- Passage given -
•••••

The old one leaked heaps, I must have poured 2 tubes of silicon onto it trying to stop it & when I ripped it off to put the new one on I found that the previous job had been done by a dill who didn't clean the roof properley before he glued it down with some tacky grey goop.
There was mould under it so it wouldn't seal properley. 
The new one done right was working fine but when I mentioned it to Mick, he came up with the flashing idea. 
Those 2 lengths cost me $72 & I reckon it is good insurance.   

> ....Hope Cliff hasn't fallen off the roof. I'd feel a bit guilty about it...

  Sorry, I had to dash off & just edited the post that said I'd get back to you after I finished my coffee.  :Redface:

----------


## Cliff Rogers

> The council made me isolate the outer flue from the (square) support structure up at ceiling height. This was not required in the installation instructions but, .....

•••••

- Excerpted data -
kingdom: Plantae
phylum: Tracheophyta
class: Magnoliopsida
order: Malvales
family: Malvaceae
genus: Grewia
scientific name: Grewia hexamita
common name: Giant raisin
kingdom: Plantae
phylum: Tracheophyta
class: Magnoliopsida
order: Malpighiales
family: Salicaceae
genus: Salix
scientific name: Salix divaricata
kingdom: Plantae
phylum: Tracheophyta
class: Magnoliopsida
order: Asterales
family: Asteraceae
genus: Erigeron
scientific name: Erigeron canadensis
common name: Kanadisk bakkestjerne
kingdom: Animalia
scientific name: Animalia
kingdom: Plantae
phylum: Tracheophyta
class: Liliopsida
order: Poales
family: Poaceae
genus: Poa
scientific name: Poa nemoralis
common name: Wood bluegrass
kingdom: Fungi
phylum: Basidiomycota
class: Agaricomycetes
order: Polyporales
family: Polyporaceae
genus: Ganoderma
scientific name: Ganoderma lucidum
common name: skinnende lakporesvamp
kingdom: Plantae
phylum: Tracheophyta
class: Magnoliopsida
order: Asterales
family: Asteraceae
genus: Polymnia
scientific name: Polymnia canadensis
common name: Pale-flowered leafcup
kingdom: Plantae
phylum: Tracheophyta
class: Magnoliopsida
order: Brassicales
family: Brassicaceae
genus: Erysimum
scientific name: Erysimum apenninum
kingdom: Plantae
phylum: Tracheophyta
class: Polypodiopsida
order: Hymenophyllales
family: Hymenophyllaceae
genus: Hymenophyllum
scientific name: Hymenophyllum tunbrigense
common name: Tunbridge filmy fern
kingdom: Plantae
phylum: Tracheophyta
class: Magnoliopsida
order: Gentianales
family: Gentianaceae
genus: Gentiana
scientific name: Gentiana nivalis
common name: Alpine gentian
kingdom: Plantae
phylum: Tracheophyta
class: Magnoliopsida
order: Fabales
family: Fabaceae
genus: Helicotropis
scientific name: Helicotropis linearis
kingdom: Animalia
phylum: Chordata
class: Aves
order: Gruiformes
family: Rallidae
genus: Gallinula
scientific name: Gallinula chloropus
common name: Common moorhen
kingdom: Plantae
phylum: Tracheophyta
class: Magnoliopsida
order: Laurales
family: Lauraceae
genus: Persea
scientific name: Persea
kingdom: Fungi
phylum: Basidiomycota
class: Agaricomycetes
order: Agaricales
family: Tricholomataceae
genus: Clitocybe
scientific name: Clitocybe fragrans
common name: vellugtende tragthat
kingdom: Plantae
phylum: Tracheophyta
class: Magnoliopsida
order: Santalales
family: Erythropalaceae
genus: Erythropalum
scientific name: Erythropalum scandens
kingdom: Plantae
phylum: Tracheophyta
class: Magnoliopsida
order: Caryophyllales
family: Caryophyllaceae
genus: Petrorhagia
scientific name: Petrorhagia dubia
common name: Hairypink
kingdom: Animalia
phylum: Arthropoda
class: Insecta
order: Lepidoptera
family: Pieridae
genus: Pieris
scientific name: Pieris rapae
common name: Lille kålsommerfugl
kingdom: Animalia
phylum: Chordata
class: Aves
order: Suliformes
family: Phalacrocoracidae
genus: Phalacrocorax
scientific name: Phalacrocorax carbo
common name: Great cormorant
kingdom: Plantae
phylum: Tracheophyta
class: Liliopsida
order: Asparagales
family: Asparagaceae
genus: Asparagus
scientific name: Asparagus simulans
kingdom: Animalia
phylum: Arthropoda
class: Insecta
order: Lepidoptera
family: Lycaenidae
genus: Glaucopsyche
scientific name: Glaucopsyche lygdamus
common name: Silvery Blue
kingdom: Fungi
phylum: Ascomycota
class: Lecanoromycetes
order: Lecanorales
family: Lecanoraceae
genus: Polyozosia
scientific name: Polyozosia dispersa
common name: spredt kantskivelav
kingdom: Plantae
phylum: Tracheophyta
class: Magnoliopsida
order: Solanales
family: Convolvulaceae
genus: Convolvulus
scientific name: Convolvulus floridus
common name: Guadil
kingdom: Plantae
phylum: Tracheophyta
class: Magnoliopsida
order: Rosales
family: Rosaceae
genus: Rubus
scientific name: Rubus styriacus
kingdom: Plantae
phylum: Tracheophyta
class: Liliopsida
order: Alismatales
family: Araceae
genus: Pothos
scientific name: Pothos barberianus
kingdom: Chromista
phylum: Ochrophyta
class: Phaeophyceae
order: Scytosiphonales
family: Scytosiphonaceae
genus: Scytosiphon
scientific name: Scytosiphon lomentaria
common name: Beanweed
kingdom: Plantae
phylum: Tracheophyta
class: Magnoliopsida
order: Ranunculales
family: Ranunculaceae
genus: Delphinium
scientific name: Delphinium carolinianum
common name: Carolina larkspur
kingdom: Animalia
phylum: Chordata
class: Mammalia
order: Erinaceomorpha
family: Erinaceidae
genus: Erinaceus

•••••

- Your tasks -
#1 According to the forum post, how much did the two lengths of flashing cost?
#2 Give again the part of the forum post starting with "There was mould" and going on through "is good insurance.".

- Results of the exercise -
#1 $72

#2
There was mould under it so it wouldn't seal properley. 
The new one done right was working fine but when I mentioned it to Mick, he came up with the flashing idea. 
Those 2 lengths cost me $72 & I reckon it is good insurance.